About the BEANS software

BEANS software is a web based, easy to install and maintain, new tool for interactively distributed data analysis. It provides a clear interface for querying, filtering, aggregating, and plotting data from an arbitrary number of datasets and tables. Its main purpose is to simplify the process of examination and finding new relations in the data using the powerful Pig Latin language.

Introduction

The amount of data in science which is delivered nowadays increases like never before. It applies for all fields of research. However, physics and astrophysics appear to push the requirements for data storage and analysis to the boundaries. With already existing missions and for future projects like LSST or SKA the need for reliable and scalable data storage and management is even higher.

In order to manage data and more importantly to gain new knowledge from it, it is crucial to have a proper toolbox. The amount of data for many projects is too big for simply processing with bash or python scripts. Tools which would allow to simplify data analysis are crucial in research these days.

The BEANS software was initially created for easy data management and analysis of numerical simulations done with the MOCCA code. The MOCCA code is currently one of the most advanced codes for simulations of real-size globular star clusters (Hypki et al. 2013).

One MOCCA simulation on average provides around ten output files which take in total around 10-20 GBs, depending on the initial conditions of a star cluster. Simulations for a set of various initial conditions can easily exceed hundreds of simulations and the requirement for data storage increases to TBs. Although it is much less than the needs of huge astrophysical surveys today, it is crucial to have a proper set of tools to easy manage, query and visualize data from so many datasets.

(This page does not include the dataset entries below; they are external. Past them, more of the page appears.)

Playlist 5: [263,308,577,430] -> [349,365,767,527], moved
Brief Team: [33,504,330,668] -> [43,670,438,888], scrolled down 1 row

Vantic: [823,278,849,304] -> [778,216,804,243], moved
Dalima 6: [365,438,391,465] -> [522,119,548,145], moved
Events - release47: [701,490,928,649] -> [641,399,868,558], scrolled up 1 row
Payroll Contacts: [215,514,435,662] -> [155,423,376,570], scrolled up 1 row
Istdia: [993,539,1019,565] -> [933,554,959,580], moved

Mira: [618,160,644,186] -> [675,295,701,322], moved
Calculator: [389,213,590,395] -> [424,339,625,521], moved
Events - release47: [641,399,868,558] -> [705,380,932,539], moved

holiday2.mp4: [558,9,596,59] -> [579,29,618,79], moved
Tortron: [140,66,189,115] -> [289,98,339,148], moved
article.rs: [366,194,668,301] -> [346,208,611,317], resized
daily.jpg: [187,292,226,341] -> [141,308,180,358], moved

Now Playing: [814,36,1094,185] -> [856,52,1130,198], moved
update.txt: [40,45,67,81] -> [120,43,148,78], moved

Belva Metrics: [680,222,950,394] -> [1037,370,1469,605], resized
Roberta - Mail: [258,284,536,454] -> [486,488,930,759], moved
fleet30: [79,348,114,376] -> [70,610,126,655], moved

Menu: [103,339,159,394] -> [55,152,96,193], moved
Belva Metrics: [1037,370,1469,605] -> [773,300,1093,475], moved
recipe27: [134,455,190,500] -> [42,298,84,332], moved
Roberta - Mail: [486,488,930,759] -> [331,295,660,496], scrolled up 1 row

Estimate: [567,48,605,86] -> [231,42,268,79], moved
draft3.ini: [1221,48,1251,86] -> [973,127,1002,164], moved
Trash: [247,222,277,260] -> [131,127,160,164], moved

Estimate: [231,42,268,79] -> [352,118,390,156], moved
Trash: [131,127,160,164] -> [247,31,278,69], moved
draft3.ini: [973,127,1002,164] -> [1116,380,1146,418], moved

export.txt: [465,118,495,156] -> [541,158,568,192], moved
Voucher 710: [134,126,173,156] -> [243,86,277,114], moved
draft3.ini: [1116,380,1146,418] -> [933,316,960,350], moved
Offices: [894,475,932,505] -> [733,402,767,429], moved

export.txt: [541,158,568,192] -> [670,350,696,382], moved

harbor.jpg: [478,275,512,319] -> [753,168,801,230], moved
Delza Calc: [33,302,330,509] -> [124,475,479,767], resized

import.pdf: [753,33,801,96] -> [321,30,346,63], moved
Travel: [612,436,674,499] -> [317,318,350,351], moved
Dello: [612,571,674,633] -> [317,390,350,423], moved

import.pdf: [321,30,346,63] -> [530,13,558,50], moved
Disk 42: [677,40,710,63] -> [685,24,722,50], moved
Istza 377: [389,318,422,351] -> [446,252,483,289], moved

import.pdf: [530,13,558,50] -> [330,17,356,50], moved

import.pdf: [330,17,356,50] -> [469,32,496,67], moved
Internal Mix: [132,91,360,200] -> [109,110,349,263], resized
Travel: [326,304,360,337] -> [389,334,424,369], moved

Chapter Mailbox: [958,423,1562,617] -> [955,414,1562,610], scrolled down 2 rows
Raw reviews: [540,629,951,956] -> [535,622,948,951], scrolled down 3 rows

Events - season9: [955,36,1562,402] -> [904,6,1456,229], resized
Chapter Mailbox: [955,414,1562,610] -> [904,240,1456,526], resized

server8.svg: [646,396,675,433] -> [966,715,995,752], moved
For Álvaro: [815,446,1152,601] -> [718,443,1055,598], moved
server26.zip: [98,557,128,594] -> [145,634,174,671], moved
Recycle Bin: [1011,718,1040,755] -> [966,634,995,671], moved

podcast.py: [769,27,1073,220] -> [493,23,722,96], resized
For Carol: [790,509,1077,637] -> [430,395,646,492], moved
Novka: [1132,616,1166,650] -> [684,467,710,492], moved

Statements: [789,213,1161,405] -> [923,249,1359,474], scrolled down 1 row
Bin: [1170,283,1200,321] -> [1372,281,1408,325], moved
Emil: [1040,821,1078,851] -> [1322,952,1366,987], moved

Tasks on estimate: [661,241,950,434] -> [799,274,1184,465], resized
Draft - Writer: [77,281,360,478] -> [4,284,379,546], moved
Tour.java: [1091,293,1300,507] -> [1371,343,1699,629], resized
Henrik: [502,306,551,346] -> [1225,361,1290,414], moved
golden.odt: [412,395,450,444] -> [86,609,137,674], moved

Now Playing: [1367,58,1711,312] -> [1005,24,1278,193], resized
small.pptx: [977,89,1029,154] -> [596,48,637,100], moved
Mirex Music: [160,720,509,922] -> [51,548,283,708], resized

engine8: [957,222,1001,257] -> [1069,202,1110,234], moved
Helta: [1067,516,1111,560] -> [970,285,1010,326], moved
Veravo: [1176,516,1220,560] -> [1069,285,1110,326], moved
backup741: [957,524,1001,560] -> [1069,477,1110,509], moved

Although the BEANS software was created to manage the simulations from the MOCCA code, it is written in a very general form. It can be used in any field of research (economy, physics, biology, etc.) or other open source projects. The only requirement is to have data in a tabular form (not applicable for FITS/HDF5 format files currently).

Underlying technologies

In this section main technologies which are used in the BEANS software are presented. Their value was already well proven in the industry (Google, Yahoo, Netflix, eBay, Twitter, Reddit and many more). However, in my opinion, beyond any doubts they are equally powerful for science too.

The BEANS software works in server -- thin clients mode. It means that all calculations are performed on a server or more preferably, clusters of servers. Thin client is either a browser or a command line interface which specifies queries, plots, imports or exports data. The whole analysis is performed on the server side, though. In this way a client can be any device equipped with a web browser (PC, tablet, phone, etc.).

The database which is used by the BEANS software is Apache Cassandra. It is decentralized, automatically replicated, linearly scalable, fault-tolerant with tunable consistency database written in Java. In comparison to well known relational databases like MySql or MsSQL, it is designed from scratch for distributed environments. Thus, Apache Cassandra solves a lot of problems which relational databases were struggling with (e.g. data replication). Thus, one person can easily manage medium size cluster of nodes.

Elasticsearch is the second major component of the BEANS software. It is a powerful open source search engine. It is used in the BEANS software for full search of datasets, tables and plots metadata.

Elasticsearch and Apache Cassandra are example of emerging NoSQL technologies. NoSQL in this context means that these databases do not demand full details of data schema like relational databases do. Their data model is more flexible and can be much easier altered in the future. This is perfect for the BEANS software. Instead of defining numerous different tables with different columns, one can have only one table which can store any type of data. This simplifies development and allows the BEANS software to store arbitrary number of different tables.

One of the greatest advantages of using Apache Cassandra is its integration with MapReduce paradigm (Dean et al.). MapReduce was design to help process any data in distributed manner and it consists of two stages. In the first stage, called map, data is read and transformed into new pieces of information. In the second stage, called reduce, data produced in the first stage can be aggregated (sum, average, count, etc.). This approach is perfect for problems which are easy to parallelize, it allows to have linear scalability and works on commodity hardware. This last feature is very important because it allows to create powerful computer clusters relatively cheap.

MapReduce is a low level solution. In order to use the power of distributed data analysis more efficiently, there were created many higher level languages and libraries. These libraries transform queries internally to sequence of MapReduce jobs. Among the most popular there are Apache Pig, Hive or Cascading. They represent different approach for the same problem. For example Hive is very similar in syntax to SQL language. However, for the BEANS software, I decided to choose Apache Pig project. Scripting language for Apache Pig is called Pig Latin. The main reason for this is that in my opinion scripts written in Apache Pig are much more intuitive and clear than in any other high level language.

Additionally, the BEANS software is being integrated with a number of plots produced with D3 library. The D3 library allows to create unusual, very clear and very powerful interactive plots.